3. The intelligent pathogen coating device as described in claim 1, characterized in that: The petri dish storage rack includes a top plate and a bottom plate arranged sequentially, and multiple connecting rods disposed between the top plate and the bottom plate. Multiple receiving compartments for storing petri dishes are formed between the top plate and the bottom plate through the connecting rods. The bottom plate is provided with multiple circular grooves corresponding to the receiving compartments. Multiple baffles are circumferentially connected to the edges of the circular grooves. The petri dish lifting mechanism includes a petri dish lifting unit disposed on the base and a push rod disposed on the output end of the petri dish lifting unit. The push rod pushes the processed petri dishes onto the bottom plate through the circular grooves.
4. The intelligent pathogen coating device as described in claim 1, characterized in that: The operating table is equipped with a labeling mechanism that works in conjunction with the petri dish transport mechanism.
5. The intelligent pathogen coating device as described in claim 2, characterized in that: The test tube transport mechanism includes a second bracket connected to the moving end of the first displacement component, a rotating unit, and a second lifting unit. The second bracket is connected to the second lifting unit, and the output end of the second lifting unit is connected to a third bracket. A clamping gripper is rotatably connected to the bottom of the third bracket. The rotating unit is fixed on the third bracket, and its output end is connected to the clamping gripper.
6. The intelligent pathogen coating device as described in claim 1, characterized in that: The second frame is provided with a second displacement component; the inoculation loop marking mechanism includes an inoculation loop lifting unit connected to the moving end of the second displacement component and an inoculation loop disposed on the output end of the inoculation loop lifting unit, the inoculation loop cooperating with the test tube clamping mechanism.
7. The intelligent pathogen coating device as described in claim 1, characterized in that: The culture dish conveying mechanism includes a conveying displacement component disposed below the operating table and an adsorption unit disposed on the moving end of the conveying displacement component. The output end of the adsorption unit is provided with a suction cup, which slides in cooperation with the operating table and the culture dish placement rack.

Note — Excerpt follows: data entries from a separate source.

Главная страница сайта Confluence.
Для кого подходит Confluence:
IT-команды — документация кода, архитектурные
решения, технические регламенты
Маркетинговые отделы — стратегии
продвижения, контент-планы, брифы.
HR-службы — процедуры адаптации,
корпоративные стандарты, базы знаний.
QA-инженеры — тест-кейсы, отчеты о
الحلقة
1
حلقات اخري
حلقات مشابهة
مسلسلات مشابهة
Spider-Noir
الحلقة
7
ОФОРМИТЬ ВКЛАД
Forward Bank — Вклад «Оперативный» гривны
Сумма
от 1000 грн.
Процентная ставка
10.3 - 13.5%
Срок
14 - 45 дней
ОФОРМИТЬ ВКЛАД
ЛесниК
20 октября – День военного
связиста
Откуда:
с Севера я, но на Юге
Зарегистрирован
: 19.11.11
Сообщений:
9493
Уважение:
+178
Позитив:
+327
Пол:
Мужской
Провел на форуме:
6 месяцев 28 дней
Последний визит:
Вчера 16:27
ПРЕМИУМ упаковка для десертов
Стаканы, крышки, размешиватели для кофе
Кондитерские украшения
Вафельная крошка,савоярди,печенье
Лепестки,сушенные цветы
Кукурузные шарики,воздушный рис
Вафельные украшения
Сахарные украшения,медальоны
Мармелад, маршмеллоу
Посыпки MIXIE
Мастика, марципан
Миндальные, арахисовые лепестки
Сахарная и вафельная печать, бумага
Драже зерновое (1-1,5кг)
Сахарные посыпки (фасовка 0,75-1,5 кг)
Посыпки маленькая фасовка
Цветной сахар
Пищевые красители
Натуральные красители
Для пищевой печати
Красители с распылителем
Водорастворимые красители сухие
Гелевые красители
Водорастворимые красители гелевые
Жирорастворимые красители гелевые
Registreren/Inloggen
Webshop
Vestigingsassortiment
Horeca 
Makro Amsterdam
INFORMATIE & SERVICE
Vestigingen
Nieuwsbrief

8. The intelligent pathogen coating device as described in claim 1, characterized in that: The petri dish ejection mechanism includes a petri dish lifting assembly disposed below the petri dish placement rack and a petri dish clamp disposed adjacent to the petri dish placement rack. The petri dish lifting assembly includes a petri dish lifting unit disposed on the base and a push rod disposed on the output end of the petri dish lifting unit. The push rod cooperates with the petri dish placement rack to lift the petri dish, and the petri dish clamp cooperates with the push rod to clamp part of the petri dish.
9. The intelligent pathogen coating device as described in claim 6, characterized in that: The moving end of the second displacement component is also connected to a pipetting pump mechanism. The pipetting pump mechanism includes a pipetting pump lifting unit connected to the moving end of the second displacement component and a pipetting pump disposed on the output end of the pipetting pump lifting unit. Below the pipetting pump mechanism, there is a pipetting tube holder and a digestive fluid storage cup that cooperate with it. The pipetting tube holder is provided with multiple pipetting tubes, and the bottom of the test tube holder is provided with a test tube shaking mechanism.